Picking a Finch Feeder for Your Backyard Bird Feeding Needs

There are lots of finch feeders on the market, but which one fits your backyard bird feeding needs best?

Rob Ripma

As the American Goldfinches near my home start to molt into their breeding colors, it’s definitely the time of year when I commonly get asked about which feeder is best for attracting these cheery birds to people’s backyards. Since feeding this species is so popular, there are many different feeders to choose from when considering your backyard bird feeding needs.

These are some of the many options that you can choose from when buying a finch feeder to meet your backyard bird feeding needs.

These are some of the many options that you can choose from when buying a finch feeder to meet your backyard bird feeding needs. Each of these feeders is available at Wild Birds Unlimited stores.

Most people that feed finches have had a tube feeder with traditional ports such as the green feeder in the photo above. The finches seem to like eating from these tube feeders, but they are prone to get moisture inside of them that can cause mold. You have to be sure to keep those feeders very clean. To help with easy cleaning, be sure to buy a feeder with a removable bottom.

Sock feeders, such as the white sock above, have also been around for a long time. They are very popular with finches, but they do wear out quickly. Since they are inexpensive, it’s not a problem to replace them frequently.

If your finches love sock feeders but you would like something that won’t wear out so quickly, metal mesh finch feeders are right for you. These are my favorite way to feed finches, and I have two of them outside my window right now with many finches on them. These feeders allow for more finches to be on them at the same time (since there isn’t a limited number of ports like the tube feeders), and they tend to have less of a molding problem than the traditional tube feeders. Since the air moves through these feeders, even if the seed gets wet, it dries out quickly.

For those that are having trouble with species other than goldfinches eating all your seed, such as House Sparrows, you might want to consider an upside-down finch feeder. In order to keep some species from eating out of this feeder, the ports are below the perch, making the goldfinches have to flip upside-down in order to feed.
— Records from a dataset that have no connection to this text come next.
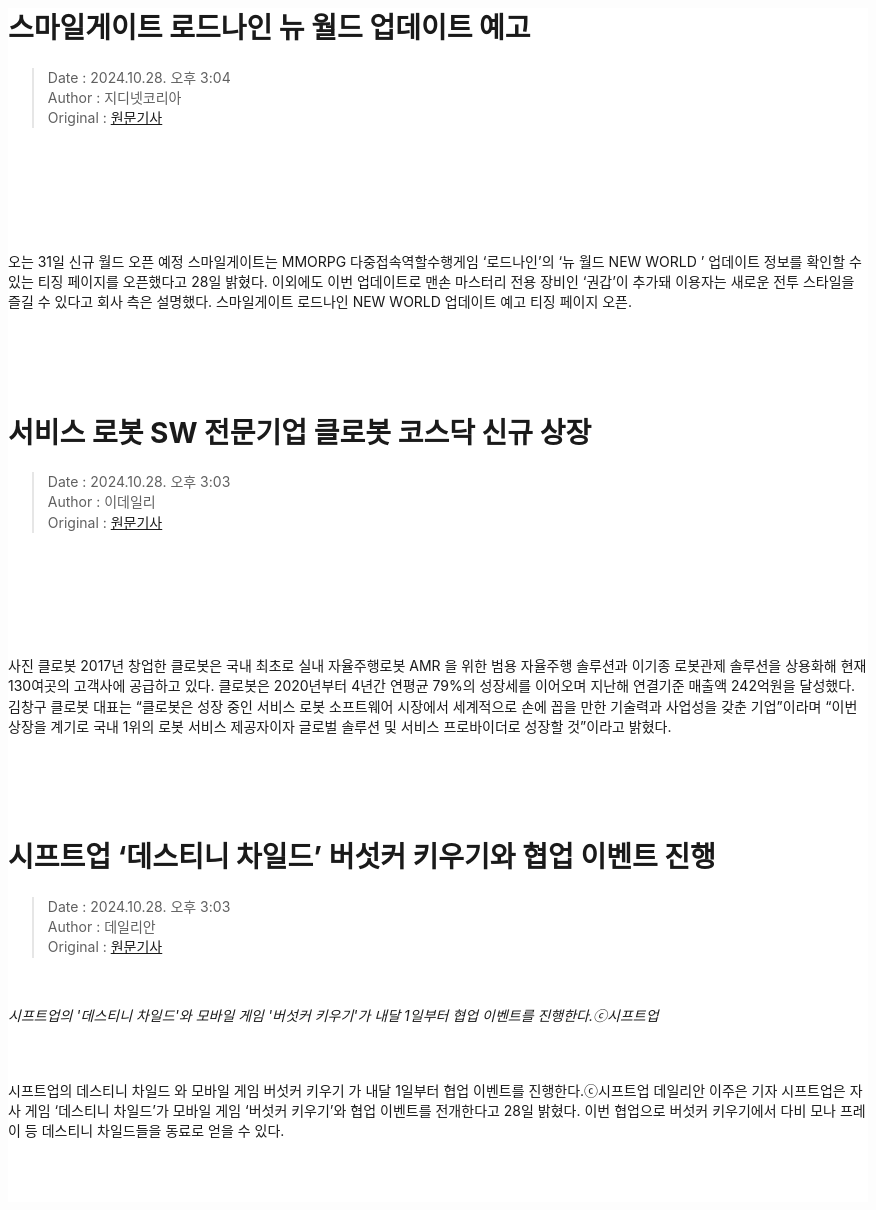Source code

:   
# 스마일게이트 로드나인 뉴 월드 업데이트 예고  
  
> Date : 2024.10.28. 오후 3:04  
> Author : 지디넷코리아  
> Original : [원문기사](https://n.news.naver.com/mnews/article/092/0002350245?sid=105)  
<br/>  
  
<img alt="" class="_LAZY_LOADING _LAZY_LOADING_INIT_HIDE" src="https://imgnews.pstatic.net/image/092/2024/10/28/0002350245_001_20241028150411191.jpg?type=w860" id="img1" style="display: none;"></img>  
<br/><br/>  
  
오는 31일 신규 월드 오픈 예정 스마일게이트는 MMORPG 다중접속역할수행게임 ‘로드나인’의 ‘뉴 월드 NEW WORLD ’ 업데이트 정보를 확인할 수 있는 티징 페이지를 오픈했다고 28일 밝혔다.
이외에도 이번 업데이트로 맨손 마스터리 전용 장비인 ‘권갑’이 추가돼 이용자는 새로운 전투 스타일을 즐길 수 있다고 회사 측은 설명했다.
스마일게이트 로드나인 NEW WORLD 업데이트 예고 티징 페이지 오픈.  
<br/><br/><br/>  

  
# 서비스 로봇 SW 전문기업 클로봇 코스닥 신규 상장  
  
> Date : 2024.10.28. 오후 3:03  
> Author : 이데일리  
> Original : [원문기사](https://n.news.naver.com/mnews/article/018/0005871020?sid=105)  
<br/>  
  
<img alt="" class="_LAZY_LOADING _LAZY_LOADING_INIT_HIDE" src="https://imgnews.pstatic.net/image/018/2024/10/28/0005871020_001_20241028150331562.jpg?type=w860" id="img1" style="display: none;"></img>  
<br/><br/>  
  
사진 클로봇 2017년 창업한 클로봇은 국내 최초로 실내 자율주행로봇 AMR 을 위한 범용 자율주행 솔루션과 이기종 로봇관제 솔루션을 상용화해 현재 130여곳의 고객사에 공급하고 있다.
클로봇은 2020년부터 4년간 연평균 79%의 성장세를 이어오며 지난해 연결기준 매출액 242억원을 달성했다.
김창구 클로봇 대표는 “클로봇은 성장 중인 서비스 로봇 소프트웨어 시장에서 세계적으로 손에 꼽을 만한 기술력과 사업성을 갖춘 기업”이라며 “이번 상장을 계기로 국내 1위의 로봇 서비스 제공자이자 글로벌 솔루션 및 서비스 프로바이더로 성장할 것”이라고 밝혔다.  
<br/><br/><br/>  

  
# 시프트업 ‘데스티니 차일드’ 버섯커 키우기와 협업 이벤트 진행  
  
> Date : 2024.10.28. 오후 3:03  
> Author : 데일리안  
> Original : [원문기사](https://n.news.naver.com/mnews/article/119/0002886270?sid=105)  
<br/>  
  
<img alt="시프트업의 '데스티니 차일드'와 모바일 게임 '버섯커 키우기'가 내달 1일부터 협업 이벤트를 진행한다.ⓒ시프트업" class="_LAZY_LOADING _LAZY_LOADING_INIT_HIDE" src="https://imgnews.pstatic.net/image/119/2024/10/28/0002886270_001_20241028150310132.jpeg?type=w860" id="img1" style="display: none;"></img><em class="img_desc">시프트업의 '데스티니 차일드'와 모바일 게임 '버섯커 키우기'가 내달 1일부터 협업 이벤트를 진행한다.ⓒ시프트업</em>  
<br/><br/>  
  
시프트업의 데스티니 차일드 와 모바일 게임 버섯커 키우기 가 내달 1일부터 협업 이벤트를 진행한다.ⓒ시프트업 데일리안 이주은 기자 시프트업은 자사 게임 ‘데스티니 차일드’가 모바일 게임 ‘버섯커 키우기’와 협업 이벤트를 전개한다고 28일 밝혔다.
이번 협업으로 버섯커 키우기에서 다비 모나 프레이 등 데스티니 차일드들을 동료로 얻을 수 있다.  
<br/><br/><br/>  
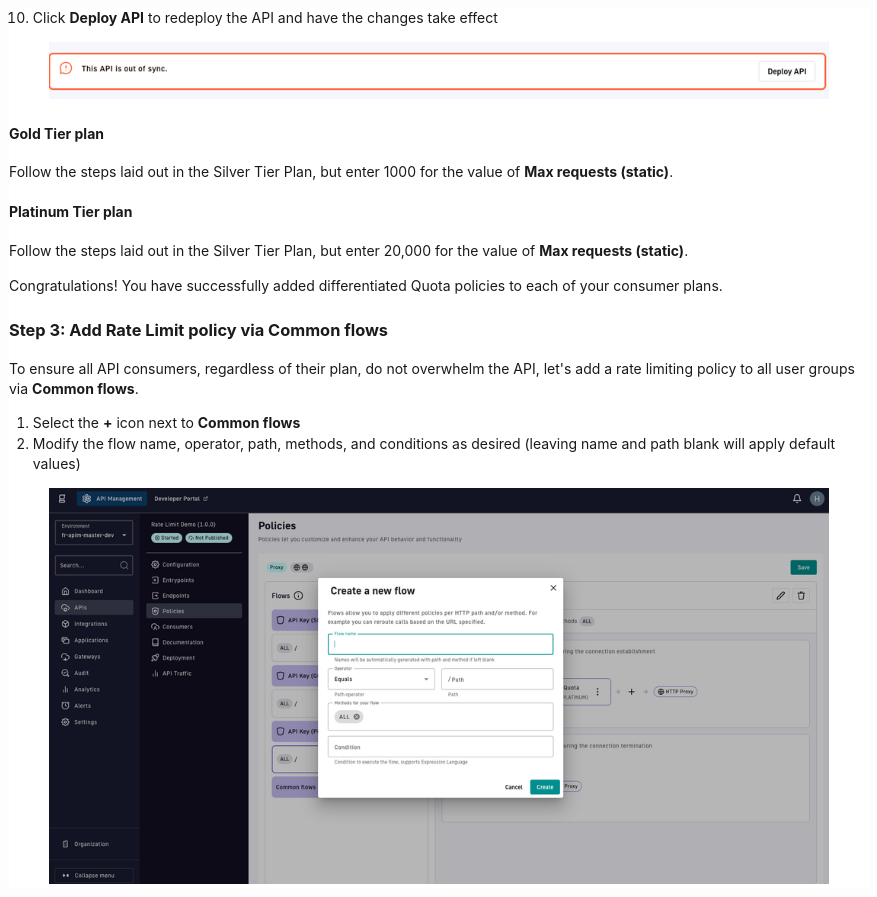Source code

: 10. Click **Deploy API** to redeploy the API and have the changes take effect

<figure><img src="../../.gitbook/assets/image (104).png" alt=""><figcaption></figcaption></figure>

#### **Gold Tier plan**

Follow the steps laid out in the Silver Tier Plan, but enter 1000 for the value of **Max requests (static)**.

#### **Platinum Tier plan**

Follow the steps laid out in the Silver Tier Plan, but enter 20,000 for the value of **Max requests (static)**.

Congratulations! You have successfully added differentiated Quota policies to each of your consumer plans.

### **Step 3: Add Rate Limit policy via Common flows** <a href="#step-3-add-rate-limit-policy-via-common-flows" id="step-3-add-rate-limit-policy-via-common-flows"></a>

To ensure all API consumers, regardless of their plan, do not overwhelm the API, let's add a rate limiting policy to all user groups via **Common flows**.

1. Select the **+** icon next to **Common flows**
2. Modify the flow name, operator, path, methods, and conditions as desired (leaving name and path blank will apply default values)

<figure><img src="../../.gitbook/assets/image (105).png" alt=""><figcaption></figcaption></figure>
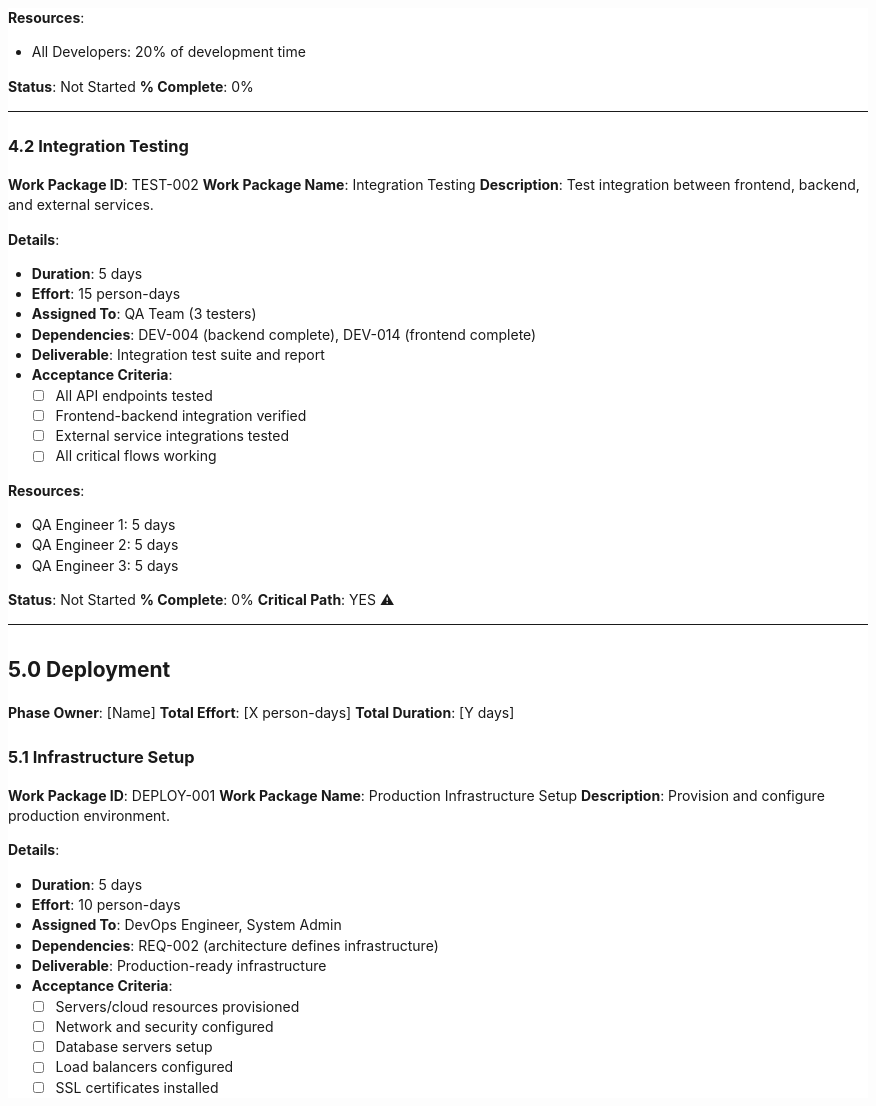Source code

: **Resources**:
- All Developers: 20% of development time

**Status**: Not Started
**% Complete**: 0%

---

### 4.2 Integration Testing

**Work Package ID**: TEST-002
**Work Package Name**: Integration Testing
**Description**: Test integration between frontend, backend, and external services.

**Details**:
- **Duration**: 5 days
- **Effort**: 15 person-days
- **Assigned To**: QA Team (3 testers)
- **Dependencies**: DEV-004 (backend complete), DEV-014 (frontend complete)
- **Deliverable**: Integration test suite and report
- **Acceptance Criteria**:
  - [ ] All API endpoints tested
  - [ ] Frontend-backend integration verified
  - [ ] External service integrations tested
  - [ ] All critical flows working

**Resources**:
- QA Engineer 1: 5 days
- QA Engineer 2: 5 days
- QA Engineer 3: 5 days

**Status**: Not Started
**% Complete**: 0%
**Critical Path**: YES ⚠️

---

## 5.0 Deployment

**Phase Owner**: [Name]
**Total Effort**: [X person-days]
**Total Duration**: [Y days]

### 5.1 Infrastructure Setup

**Work Package ID**: DEPLOY-001
**Work Package Name**: Production Infrastructure Setup
**Description**: Provision and configure production environment.

**Details**:
- **Duration**: 5 days
- **Effort**: 10 person-days
- **Assigned To**: DevOps Engineer, System Admin
- **Dependencies**: REQ-002 (architecture defines infrastructure)
- **Deliverable**: Production-ready infrastructure
- **Acceptance Criteria**:
  - [ ] Servers/cloud resources provisioned
  - [ ] Network and security configured
  - [ ] Database servers setup
  - [ ] Load balancers configured
  - [ ] SSL certificates installed
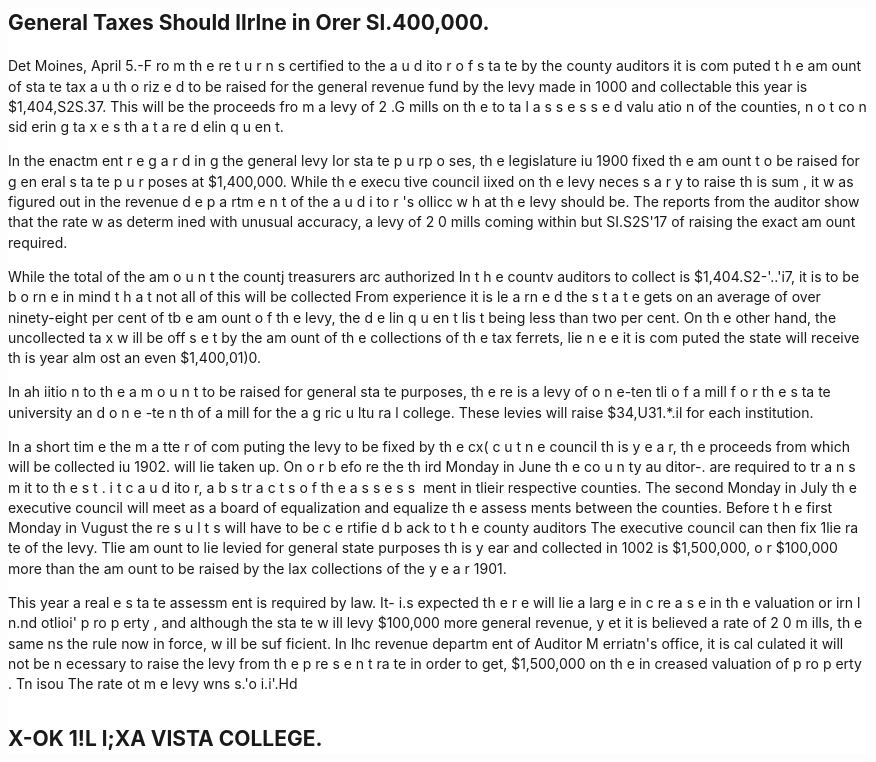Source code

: ## General  Taxes  Should  llrlne in Orer Sl.400,000.

Det  Moines,  April  5.-F ro m   th e   re­ t u r n s   certified  to  the  a u d ito r   o f  s ta te by  the  county  auditors  it  is  com puted t h e   am ount  of sta te   tax  a u th o riz e d   to be  raised  for  the  general  revenue fund  by  the  levy  made  in  1000  and collectable  this  year  is  $1,404,S2S.37. This  will  be  the  proceeds  fro m   a   levy of  2 .G  mills  on  th e  to ta l  a s s e s s e d   valu­ atio n   of  the  counties,  n o t  co n sid erin g ta x e s   th a t  a re   d elin q u en t.

In  the  enactm ent r e g a r d in g the general  levy  Ior  sta te   p u rp o ses,  th e legislature  iu  1900  fixed  th e   am ount t o be  raised  for  g en eral  s ta te   p u r­ poses  at  $1,400,000. While  th e   execu­ tive  council  iixed  on  th e   levy  neces­ s a r y   to   raise  th is   sum ,  it  w as  figured out  in  the  revenue  d e p a rtm e n t  of  the a u d i to r 's  ollicc  w h at  th e   levy  should be. The  reports  from   the  auditor show  that  the  rate  w as  determ ined with  unusual  accuracy,  a  levy  of  2 0 mills  coming  within  but  SI.S2S'17  of raising  the  exact  am ount  required.

While  the  total  of  the  am o u n t  the countj  treasurers  arc  authorized  In t h e   countv  auditors  to  collect  is  $1,404.S2-'..'i7,  it is  to  be  b o rn e   in  mind t h a t not  all  of  this  will  be  collected From  experience it is  le a rn e d   the s t a t e gets  on  an  average of over ninety-eight  per  cent  of  tb e   am ount o f   th e   levy,  the  d e lin q u en t  lis t  being less  than  two  per  cent. On  th e  other hand,  the  uncollected  ta x   w ill  be  off­ s e t  by  the  am ount  of  th e  collections of  th e   tax  ferrets, lie n e e   it is  com­ puted  the  state  will  receive  th is  year alm ost  an  even  $1,400,01)0.

In  ah iitio n   to   th e  a m o u n t to be raised for general  sta te   purposes, th e re   is  a  levy  of  o n e-ten tli  o f  a  mill f o r   th e   s ta te   university  an d   o n e -te n th of  a  mill  for  the  a g ric u ltu ra l  college. These  levies  will  raise  $34,U31.*.il  for each  institution.

In  a  short  tim e  the  m a tte r   of  com­ puting  the  levy  to  be  fixed  by  th e   cx(  c u t n e   council  th is  y e a r,  th e   proceeds from which  will  be  collected  iu  1902. will  lie  taken  up. On  o r  b efo re  the th ird   Monday  in  June  th e  co u n ty   au­ ditor-.  are  required  to   tr a n s m it  to   th e s t . i t c   a u d ito r,  a b s tr a c t s   o f  th e   a s s e s s ­ ment  in  tlieir  respective  counties.  The second  Monday  in  July  th e  executive council will meet as  a  board  of equalization  and  equalize  th e  assess­ ments  between  the  counties. Before t h e first Monday  in Vugust  the  re­ s u l t s   will  have  to  be  c e rtifie d   b ack   to t h e county  auditors The  executive council  can  then  fix  1lie  ra te   of  the levy. Tlie  am ount  to   lie  levied  for general  state  purposes  th is  y ear  and collected  in  1002  is  $1,500,000,  o r  $100,000 more than  the  am ount  to  be raised  by  the  lax  collections  of  the y e a r   1901.

This  year  a  real  e s ta te   assessm ent is  required  by  law. It-  i.s  expected th e r e   will  lie  a  larg e  in c re a s e   in   th e valuation  or  irn l  n.nd  otlioi'  p ro p erty , and  although  the  sta te  w ill  levy  $100,000 more  general  revenue,  y et  it  is believed  a  rate  of  2 0  m ills,  th e   same ns  the  rule  now  in  force,  w ill  be  suf­ ficient. In  Ihc  revenue  departm ent of  Auditor  M erriatn's  office,  it  is  cal­ culated  it  will  not  be  n ecessary   to raise  the  levy  from  th e  p re s e n t  ra te in  order  to  get,  $1,500,000  on  th e   in­ creased  valuation  of  p ro p erty . Tn isou The rate  ot  m e  levy  wns  s.'o  i.i'.Hd

## X-OK  1!L l;XA  VISTA  COLLEGE.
This is very hard for birds like the House Sparrow, so they tend to leave the feeder alone.

If you have questions on finch feeders, visit your local backyard bird feeding store such as Wild Birds Unlimited or submit a question in the comment box below.  What is your favorite type of finch feeder?

  1. Rick Meece says

    All this winter I’ve used a tube with ports, but the seeds at the bottom are always wet and the finches can’t use the bottom ports. I’d love to find a finch niger feeder with a better cover–or would a metal mesh feeder actually be better? I’m beginning to believe so. Also keep up three regular feeders with sunflower seeds for other birds (and finches).

  2. Barbara Hankins says

    My husband bought me a window finch feeder that attaches with suction cups and all the birds are ignoring it. I have had lots of finches but the won’t eat from this feeder where I could really have a “birds eye view” of them. It came from a wonderful bird store in Manchester VT that hat had other, larger feeders attached to their window with plenty of birds on them. Any suggestions?

  3. Joan Gustin says

    I have about 100 finches daily feeding from my feeders. I have 4 tube feeders with regular ports and offer sunflower hearts instead of niger. I also have a screen bottom platform feeder that I put a block of meal worms and sunflower hearts in. On the corner of my deck a have a Christmas Tree tray, like a boot tray, that I made fit around the pole holding my clothesline pulley. I provide loose seed on that as well to give the ground feeders food. My main trick is to provide food in CLEAN dry feeders. In addition to finches I have 6 pair of bluebirds, nuthatches,chickadees, woodpeckers and juncos. Suet feeders also provide good energy sources.